Guest Blog: Responsible Corporate Stewardship Considers Climate, Workers, and Communities

pile of coins in black and white
Photo Credit: Cerqueira via Unsplash.com

This post is authored by Eli Kasargod Staub, executive director of Majority Action

A heightened awareness of the material risks that racial inequity, attacks on workers rights and inaction on climate change pose to investor portfolios has led to increased shareholder activism.  

Leading institutional investors recognize their fiduciary duty to their clients and beneficiaries requires them to take actions that lead to a more sustainable future by mitigating risks that affect their portfolios.

Racial inequity has unfairly held back communities of color, preventing entire segments of our society from fulfilling their individual and collective potential. Systemic racism and the resulting economic disparities have produced outsized harm for impacted people and society as a whole. They have also negatively impacted the long-term, broad-based economic growth upon which investors depend. A 2021 Brookings study found that racial inequality had cost the economy $22.9 trillion over the previous 30 years. 

Climate denial is just as costly. A 2022 report from the Deloitte Center for Sustainable Progress (DCSP) “indicate[d] that left unchecked climate change could cost the global economy $178 trillion over the next 50 years, or a 7.6% cut to global gross domestic product (GDP) in the year 2070 alone.” That same report also found that “if global leaders unite in a systemic net-zero transition, the global economy could see new five-decade gains of $43 trillion, a boost to global GDP of 3.8% in 2070.”

Right-wing political attacks on environmental, social and governance initiatives (ESG) present a false choice between investment returns and responsible corporate stewardship that does nothing to protect regular people’s retirement savings.

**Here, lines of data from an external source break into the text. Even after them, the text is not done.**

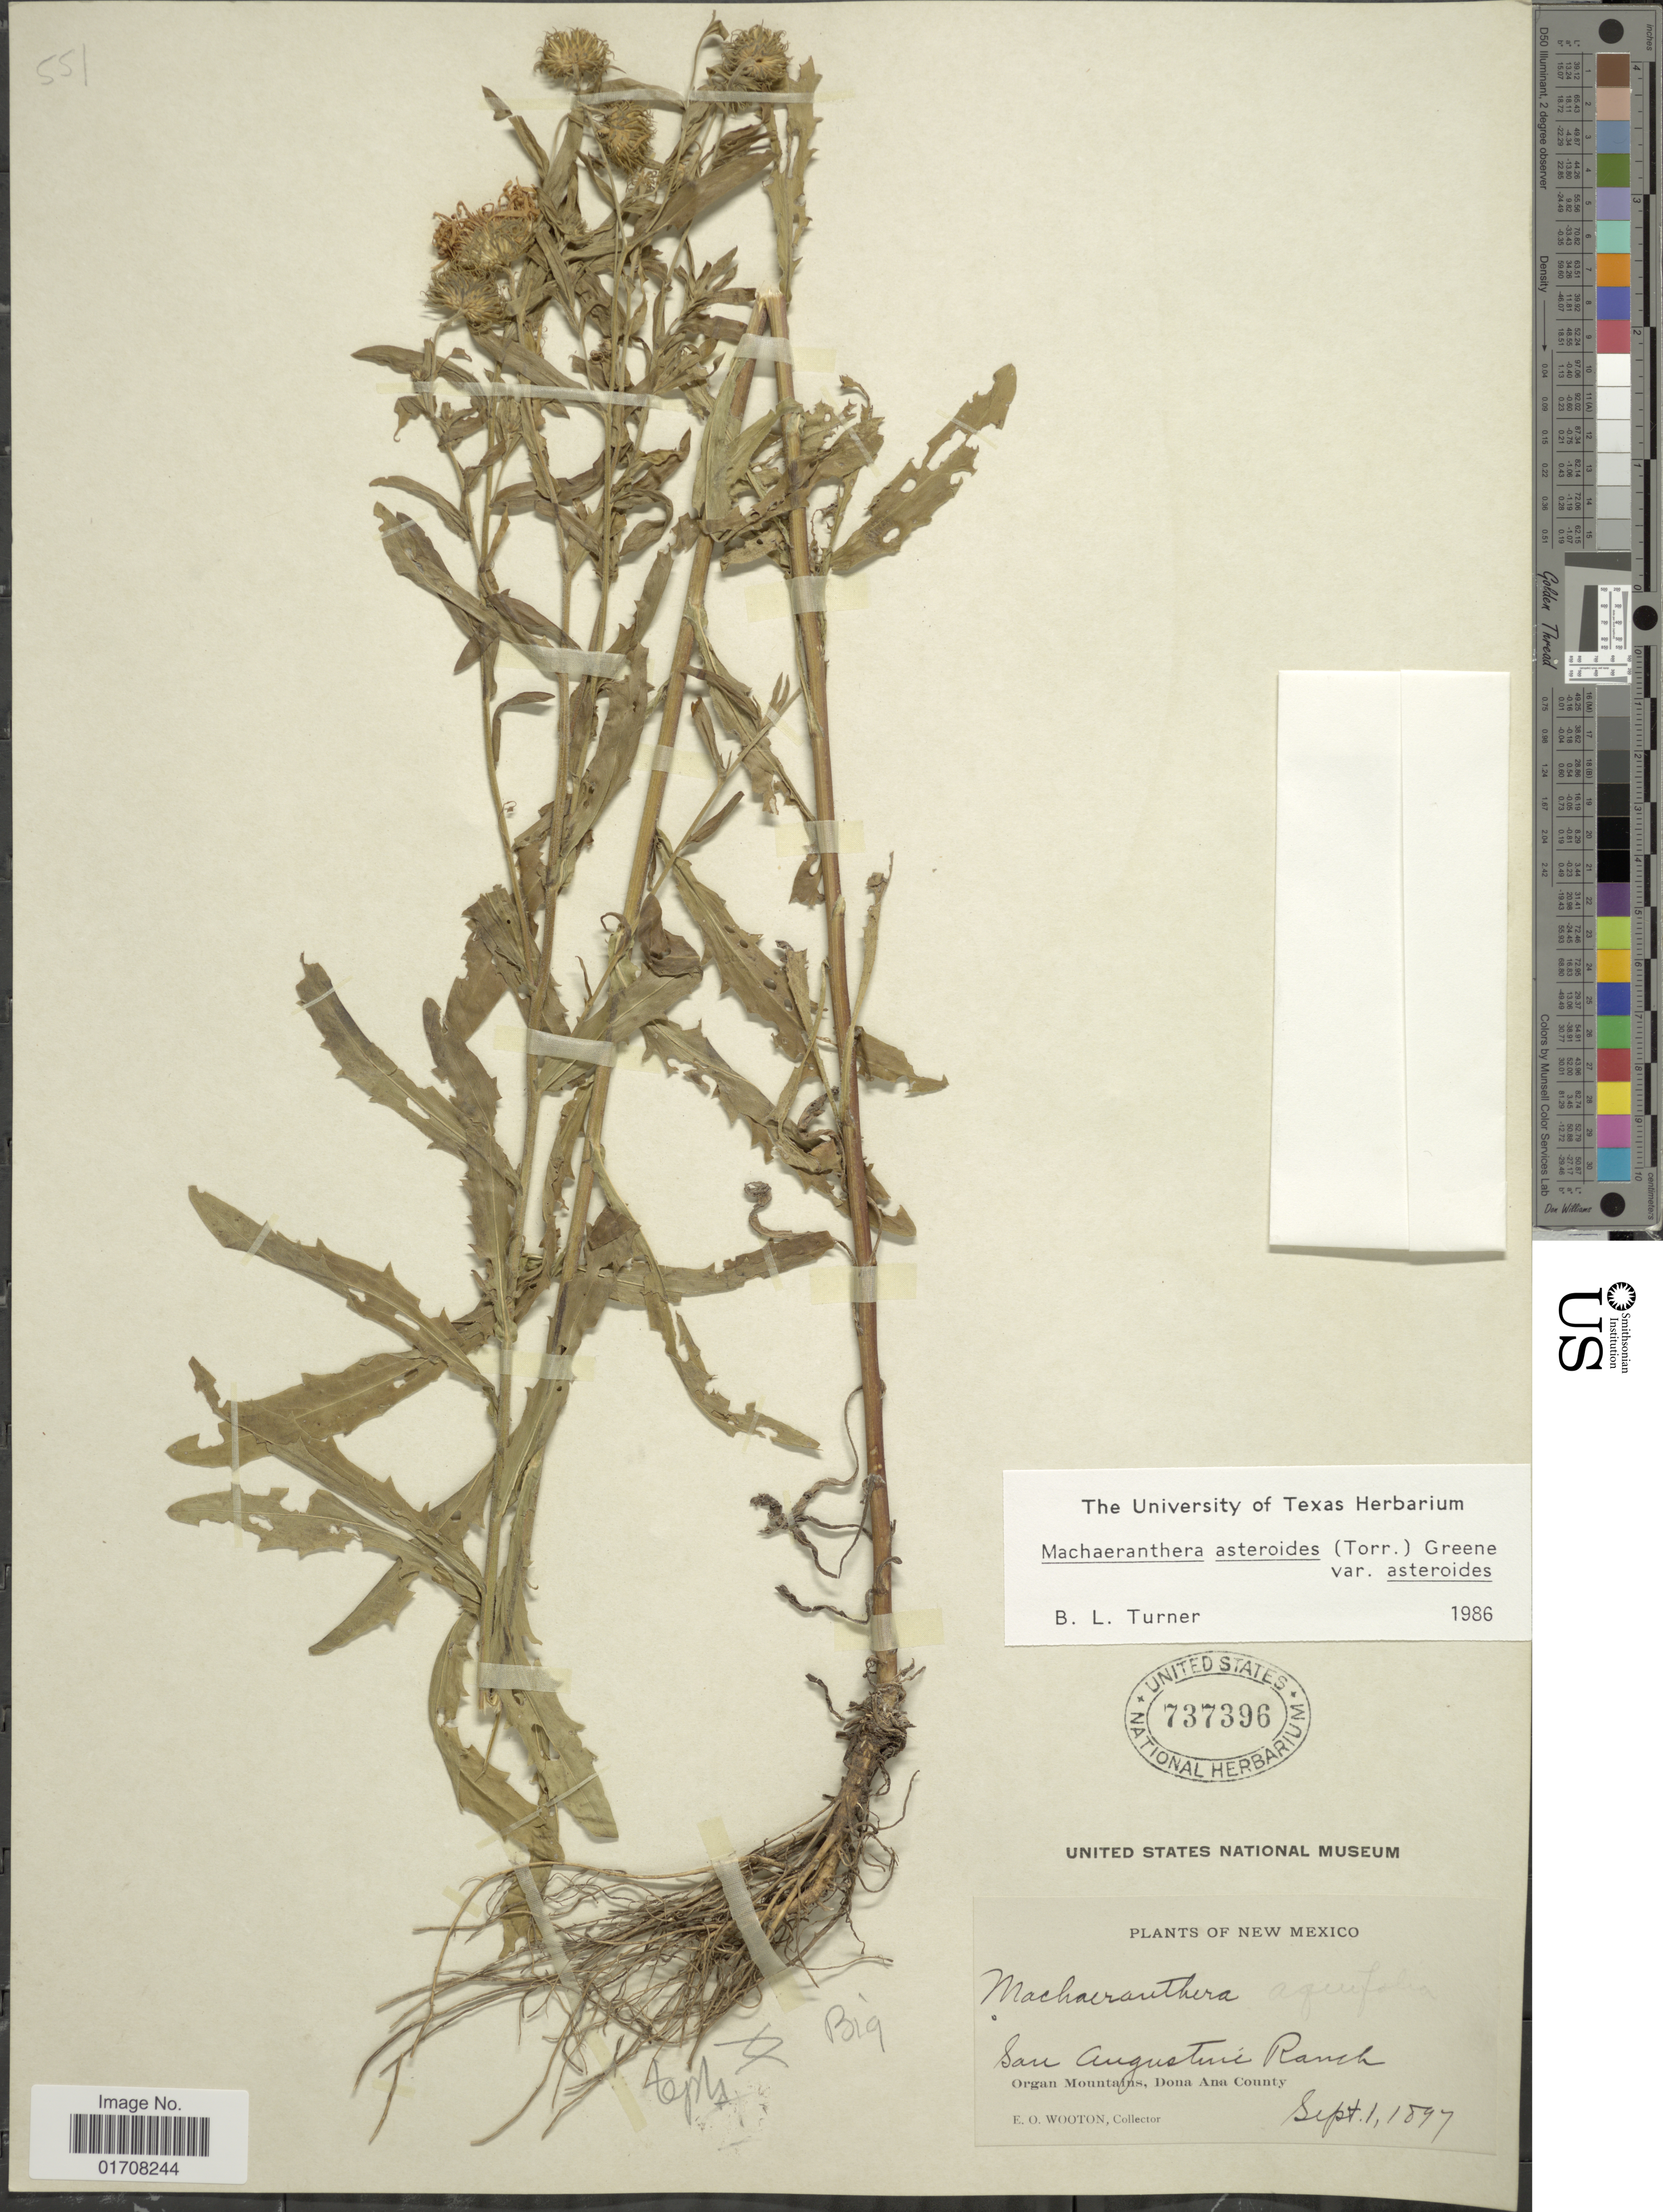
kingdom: Plantae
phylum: Tracheophyta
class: Magnoliopsida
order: Asterales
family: Asteraceae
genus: Machaeranthera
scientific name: Machaeranthera asteroides var. asteroides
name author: (Torr.) Greene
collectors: E. O. Wooton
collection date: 1897-09-01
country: United States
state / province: New Mexico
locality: San Augustine Ranch, Organ Mountains, Dona Ana County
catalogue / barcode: US 737396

It’s a false flag planted by their anti-”woke capital” crusade to protect fossil fuel companies and negate movements that promise to advance the interests of communities of color. It’s nothing short of pure political opportunism.  

They’re counting on the public falling for their same, tired playbook, one that demonizes obscure terms like “ESG.” It’s the same strategy they turn to every time the rules of the game start working to advance equity, sustainability, and justice – change the rules and intimidate the players. 

Congress has the opportunity to do more than debunk the boogeyman that far-right elected officials have been standing up. The House Financial Services Committee has lined up a sweeping set of hearings that could shine a spotlight on the real questions facing institutional investors, particularly the role of asset managers like BlackRock and Vanguard that are entrusted with managing trillions of dollars on behalf of American workers and communities. 

To achieve this, Democrats will need to do more to push back against Republican narratives that ESG is bad for business. It’s time for Democrats to take a more assertive stance by holding asset managers accountable for the proxy votes they make which enable big businesses to evade corporate responsibility for climate change and racial equity. 

Asset managers should not be allowed to place their own institutional self-interests above those of their clients. ESG is good for investors because it mitigates and accounts for long-term risks to entire portfolios. Democrats need to understand and agree that it’s a critical component of asset managers fiduciary responsibility. Only then will we see meaningful change.